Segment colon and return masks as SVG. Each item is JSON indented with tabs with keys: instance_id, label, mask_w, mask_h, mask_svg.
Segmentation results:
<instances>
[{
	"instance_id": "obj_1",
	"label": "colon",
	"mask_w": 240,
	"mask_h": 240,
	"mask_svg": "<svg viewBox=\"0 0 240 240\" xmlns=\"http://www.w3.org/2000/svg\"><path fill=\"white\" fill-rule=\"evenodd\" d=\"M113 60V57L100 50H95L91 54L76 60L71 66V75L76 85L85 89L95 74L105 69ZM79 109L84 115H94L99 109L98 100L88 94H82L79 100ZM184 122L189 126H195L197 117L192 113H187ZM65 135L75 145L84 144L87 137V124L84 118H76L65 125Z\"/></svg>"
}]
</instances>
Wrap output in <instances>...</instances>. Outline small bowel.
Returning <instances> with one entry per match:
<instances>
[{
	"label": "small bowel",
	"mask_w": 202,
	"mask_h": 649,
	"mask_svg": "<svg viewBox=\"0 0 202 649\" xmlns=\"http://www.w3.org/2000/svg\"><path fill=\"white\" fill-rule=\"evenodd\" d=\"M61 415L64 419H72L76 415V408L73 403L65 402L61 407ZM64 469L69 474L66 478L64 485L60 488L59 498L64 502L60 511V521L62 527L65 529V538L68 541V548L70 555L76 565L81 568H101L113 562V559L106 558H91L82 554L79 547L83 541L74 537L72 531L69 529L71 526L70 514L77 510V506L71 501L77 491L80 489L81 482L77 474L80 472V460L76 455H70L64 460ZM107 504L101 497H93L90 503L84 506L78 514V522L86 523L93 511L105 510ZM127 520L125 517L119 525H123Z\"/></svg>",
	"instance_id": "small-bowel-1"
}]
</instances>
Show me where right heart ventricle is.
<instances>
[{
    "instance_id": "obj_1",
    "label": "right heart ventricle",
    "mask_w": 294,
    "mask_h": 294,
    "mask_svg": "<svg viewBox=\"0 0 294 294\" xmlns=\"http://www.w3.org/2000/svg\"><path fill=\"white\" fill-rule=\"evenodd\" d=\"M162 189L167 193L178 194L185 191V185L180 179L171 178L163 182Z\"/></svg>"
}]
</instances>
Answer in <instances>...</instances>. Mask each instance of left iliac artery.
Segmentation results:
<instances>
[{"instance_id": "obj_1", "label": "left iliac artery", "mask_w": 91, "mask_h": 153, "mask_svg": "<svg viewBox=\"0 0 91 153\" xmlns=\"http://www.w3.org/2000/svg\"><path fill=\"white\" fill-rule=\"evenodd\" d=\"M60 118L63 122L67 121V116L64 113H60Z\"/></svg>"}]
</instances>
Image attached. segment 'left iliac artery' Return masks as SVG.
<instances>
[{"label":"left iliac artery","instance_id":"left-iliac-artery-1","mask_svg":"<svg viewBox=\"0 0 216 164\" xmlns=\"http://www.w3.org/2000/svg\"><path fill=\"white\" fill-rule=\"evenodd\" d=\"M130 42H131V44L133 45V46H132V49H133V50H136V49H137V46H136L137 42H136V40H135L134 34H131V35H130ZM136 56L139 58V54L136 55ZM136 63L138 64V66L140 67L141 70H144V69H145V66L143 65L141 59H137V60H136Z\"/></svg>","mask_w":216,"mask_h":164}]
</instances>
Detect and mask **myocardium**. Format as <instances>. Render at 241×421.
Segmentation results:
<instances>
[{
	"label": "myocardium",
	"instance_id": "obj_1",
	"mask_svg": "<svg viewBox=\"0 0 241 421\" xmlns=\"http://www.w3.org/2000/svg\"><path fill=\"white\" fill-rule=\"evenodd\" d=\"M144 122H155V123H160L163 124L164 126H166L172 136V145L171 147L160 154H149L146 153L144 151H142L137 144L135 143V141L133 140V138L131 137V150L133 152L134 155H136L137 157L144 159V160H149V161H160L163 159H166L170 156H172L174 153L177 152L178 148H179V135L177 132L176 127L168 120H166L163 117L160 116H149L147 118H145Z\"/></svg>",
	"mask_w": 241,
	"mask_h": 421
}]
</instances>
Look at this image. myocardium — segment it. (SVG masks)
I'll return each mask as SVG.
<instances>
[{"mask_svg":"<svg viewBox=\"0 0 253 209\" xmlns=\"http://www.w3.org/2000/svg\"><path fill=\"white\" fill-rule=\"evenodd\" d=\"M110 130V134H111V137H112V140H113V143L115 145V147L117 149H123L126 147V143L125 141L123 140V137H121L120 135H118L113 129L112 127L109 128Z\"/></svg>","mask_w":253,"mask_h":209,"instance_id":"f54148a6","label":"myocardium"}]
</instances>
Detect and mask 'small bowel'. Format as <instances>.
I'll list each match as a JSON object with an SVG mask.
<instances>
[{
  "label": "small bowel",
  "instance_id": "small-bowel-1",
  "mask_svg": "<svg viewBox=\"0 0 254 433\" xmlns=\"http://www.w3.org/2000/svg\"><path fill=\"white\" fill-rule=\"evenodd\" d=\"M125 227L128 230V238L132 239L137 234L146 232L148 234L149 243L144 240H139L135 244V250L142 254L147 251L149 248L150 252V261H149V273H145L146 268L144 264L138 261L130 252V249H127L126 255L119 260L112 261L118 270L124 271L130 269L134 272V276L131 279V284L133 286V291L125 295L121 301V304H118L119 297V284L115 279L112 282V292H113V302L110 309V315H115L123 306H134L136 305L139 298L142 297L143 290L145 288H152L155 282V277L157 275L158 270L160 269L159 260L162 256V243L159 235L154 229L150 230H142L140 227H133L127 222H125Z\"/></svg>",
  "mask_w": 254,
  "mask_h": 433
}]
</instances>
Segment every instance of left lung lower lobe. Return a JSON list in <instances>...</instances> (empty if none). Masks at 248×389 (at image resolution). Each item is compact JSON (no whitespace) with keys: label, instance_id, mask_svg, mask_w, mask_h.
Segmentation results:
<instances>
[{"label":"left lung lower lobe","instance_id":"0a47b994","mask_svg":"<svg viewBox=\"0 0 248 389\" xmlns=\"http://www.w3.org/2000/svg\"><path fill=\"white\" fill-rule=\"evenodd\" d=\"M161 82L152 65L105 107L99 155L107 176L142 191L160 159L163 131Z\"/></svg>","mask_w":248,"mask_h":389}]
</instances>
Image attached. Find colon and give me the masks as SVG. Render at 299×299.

____

• _What is required_:
Select and copy each line above that contains the string "Render".

• _Written solution_:
Detect and mask **myocardium**. Format as <instances>. Render at 241×421.
Image attached. Find colon and give me the masks as SVG. Render at 299×299.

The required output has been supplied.